Los menores trabajan en todas las etapas del proceso de producción del ladrillo, con pagas incluso más bajas que las de los adultos, a pesar de llevar a cabo las mismas tareas. Lo que los niños ganan se lo dan a sus familias para saldar sus deudas.

“Hace un mes -dice Sophal, de 12 años- dejé la escuela para venir a trabajar aquí. Muevo los ladrillos y conduzco un poco el tractor. El trabajo no es muy pesado, es bastante normal. Cinco miembros de mi familia, además de mis padres, trabajamos aquí”.

“En un día no ganamos mucho, depende. Por ejemplo, si hay 12 bloques de ladrillos para transportar, en total mi familia gana entre 30 y 33 dólares. Es difícil ganar más en un solo día. Primero transportamos los bloques de ladrillos que nos asignan y luego nos pagan. No creo que haya corrido nunca ningún riesgo”, cuenta el pequeño.

Los niños crecen en las fábricas. Las guarderías son un lujo al alcance de unos pocos, desde luego no para los trabajadores, y todos los miembros de la familia trabajan en la industria del ladrillo, así los padres se ven obligados a tener con ellos a los niños pequeños en el horario laboral, de manera que los exponen, inevitablemente, a riesgos de todo tipo.

Por ejemplo, polvos tóxicos y maquinaria como sierras circulares. El que nace en estas fábricas parece estar destinado a envejecer en ellas.
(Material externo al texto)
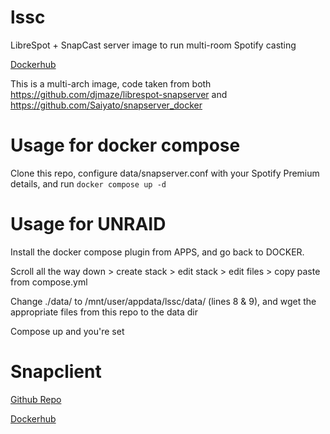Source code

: # lssc
LibreSpot + SnapCast server image to run multi-room Spotify casting

[Dockerhub](https://hub.docker.com/r/kertain/lssc)

This is a multi-arch image, code taken from both https://github.com/djmaze/librespot-snapserver and https://github.com/Saiyato/snapserver_docker

# Usage for docker compose
Clone this repo, configure data/snapserver.conf with your Spotify Premium details, and run `docker compose up -d`

# Usage for UNRAID
Install the docker compose plugin from APPS, and go back to DOCKER.

Scroll all the way down > create stack > edit stack > edit files > copy paste from compose.yml

Change ./data/ to /mnt/user/appdata/lssc/data/ (lines 8 & 9), and wget the appropriate files from this repo to the data dir

Compose up and you're set

# Snapclient
[Github Repo](https://github.com/kerta1n/snapclient-docker)

[Dockerhub](https://hub.docker.com/r/kertain/snapclient-docker)
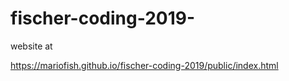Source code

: # fischer-coding-2019-


website at


https://mariofish.github.io/fischer-coding-2019/public/index.html


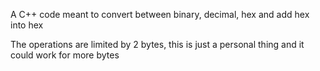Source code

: A C++ code meant to convert between binary, decimal, hex and add hex into hex

The operations are limited by 2 bytes, this is just a personal thing and it could work for more bytes
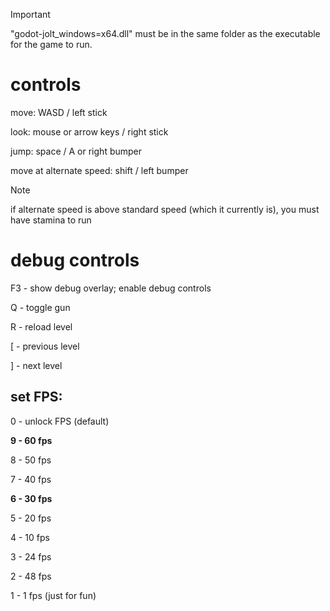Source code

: > [!IMPORTANT]
> "godot-jolt_windows=x64.dll" must be in the same folder as the executable for the game to run.

# controls

move: WASD / left stick

look: mouse or arrow keys / right stick

jump: space / A or right bumper

move at alternate speed: shift / left bumper

> [!NOTE]
> if alternate speed is above standard speed (which it currently is), you must have stamina to run

# debug controls

F3 - show debug overlay; enable debug controls

Q - toggle gun

R - reload level

\[ - previous level

\] - next level

## set FPS:

0 - unlock FPS (default)

**9 - 60 fps**

8 - 50 fps

7 - 40 fps

**6 - 30 fps**

5 - 20 fps

4 - 10 fps

3 - 24 fps

2 - 48 fps

1 - 1 fps (just for fun)
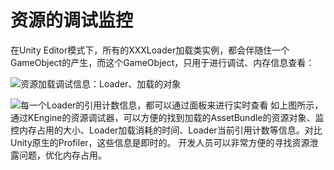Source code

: 

# 资源的调试监控

在Unity Editor模式下，所有的XXXLoader加载类实例，都会伴随住一个GameObject的产生，而这个GameObject，只用于进行调试、内存信息查看：


![资源加载调试信息：Loader、加载的对象](http://upload-images.jianshu.io/upload_images/1835687-d3ce2681c5d480ee.png?imageMogr2/auto-orient/strip%7CimageView2/2/w/1240)

![每一个Loader的引用计数信息，都可以通过面板来进行实时查看](http://upload-images.jianshu.io/upload_images/1835687-da5e24f6ff4801ec.png?imageMogr2/auto-orient/strip%7CimageView2/2/w/1240)
如上图所示，通过KEngine的资源调试器，可以方便的找到加载的AssetBundle的资源对象、监控内存占用的大小、Loader加载消耗的时间、Loader当前引用计数等信息。对比Unity原生的Profiler，这些信息是即时的。 开发人员可以非常方便的寻找资源泄露问题，优化内存占用。

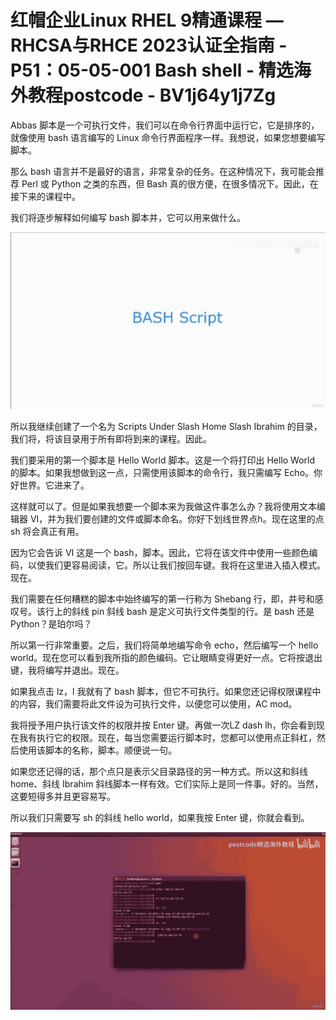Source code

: # 红帽企业Linux RHEL 9精通课程 — RHCSA与RHCE 2023认证全指南 - P51：05-05-001 Bash shell - 精选海外教程postcode - BV1j64y1j7Zg

Abbas 脚本是一个可执行文件，我们可以在命令行界面中运行它，它是排序的，就像使用 bash 语言编写的 Linux 命令行界面程序一样。我想说，如果您想要编写脚本。

那么 bash 语言并不是最好的语言，非常复杂的任务。在这种情况下，我可能会推荐 Perl 或 Python 之类的东西，但 Bash 真的很方便，在很多情况下。因此，在接下来的课程中。

我们将逐步解释如何编写 bash 脚本并，它可以用来做什么。

![](img/4624775a084517a9beb53d844f5b5ff0_1.png)

所以我继续创建了一个名为 Scripts Under Slash Home Slash Ibrahim 的目录，我们将，将该目录用于所有即将到来的课程。因此。

我们要采用的第一个脚本是 Hello World 脚本。这是一个将打印出 Hello World 的脚本。如果我想做到这一点，只需使用该脚本的命令行，我只需编写 Echo。你好世界。它进来了。

这样就可以了。但是如果我想要一个脚本来为我做这件事怎么办？我将使用文本编辑器 VI，并为我们要创建的文件或脚本命名。你好下划线世界点h。现在这里的点 sh 将会真正有用。

因为它会告诉 VI 这是一个 bash，脚本。因此，它将在该文件中使用一些颜色编码，以使我们更容易阅读，它。所以让我们按回车键。我将在这里进入插入模式。现在。

我们需要在任何糟糕的脚本中始终编写的第一行称为 Shebang 行，即，井号和感叹号。该行上的斜线 pin 斜线 bash 是定义可执行文件类型的行。是 bash 还是 Python？是珀尔吗？

所以第一行非常重要。之后，我们将简单地编写命令 echo，然后编写一个 hello world。现在您可以看到我所指的颜色编码。它让眼睛变得更好一点。它将按退出键，我将编写并退出。现在。

如果我点击 lz，l 我就有了 bash 脚本，但它不可执行。如果您还记得权限课程中的内容，我们需要将此文件设为可执行文件，以便您可以使用，AC mod。

我将授予用户执行该文件的权限并按 Enter 键。再做一次LZ dash lh，你会看到现在我有执行它的权限。现在，每当您需要运行脚本时，您都可以使用点正斜杠，然后使用该脚本的名称，脚本。顺便说一句。

如果您还记得的话，那个点只是表示父目录路径的另一种方式。所以这和斜线 home、斜线 Ibrahim 斜线脚本一样有效。它们实际上是同一件事。好的。当然，这要短得多并且更容易写。

所以我们只需要写 sh 的斜线 hello world，如果我按 Enter 键，你就会看到。

![](img/4624775a084517a9beb53d844f5b5ff0_3.png)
Sam tiene 19 años y desde los 11 trabaja con ladrillos: “Dejé la escuela porque mi familia es muy pobre y tenía que ayudarlos. En un día puedo ganar un máximo de cinco dólares, con los que apenas puedo alimentarme a mí mismo”.

“Mi tarea consiste en mover los ladrillos de un lado a otro con un carrito. Es duro trabajar aquí, sobre todo cuando llueve. Con el barro la carga se vuelve aún más pesada. ¿Dónde me veo a mí mismo de viejo? Aquí, pero tal vez casado y con niños. ¿Dónde más podría ir?”, se pregunta.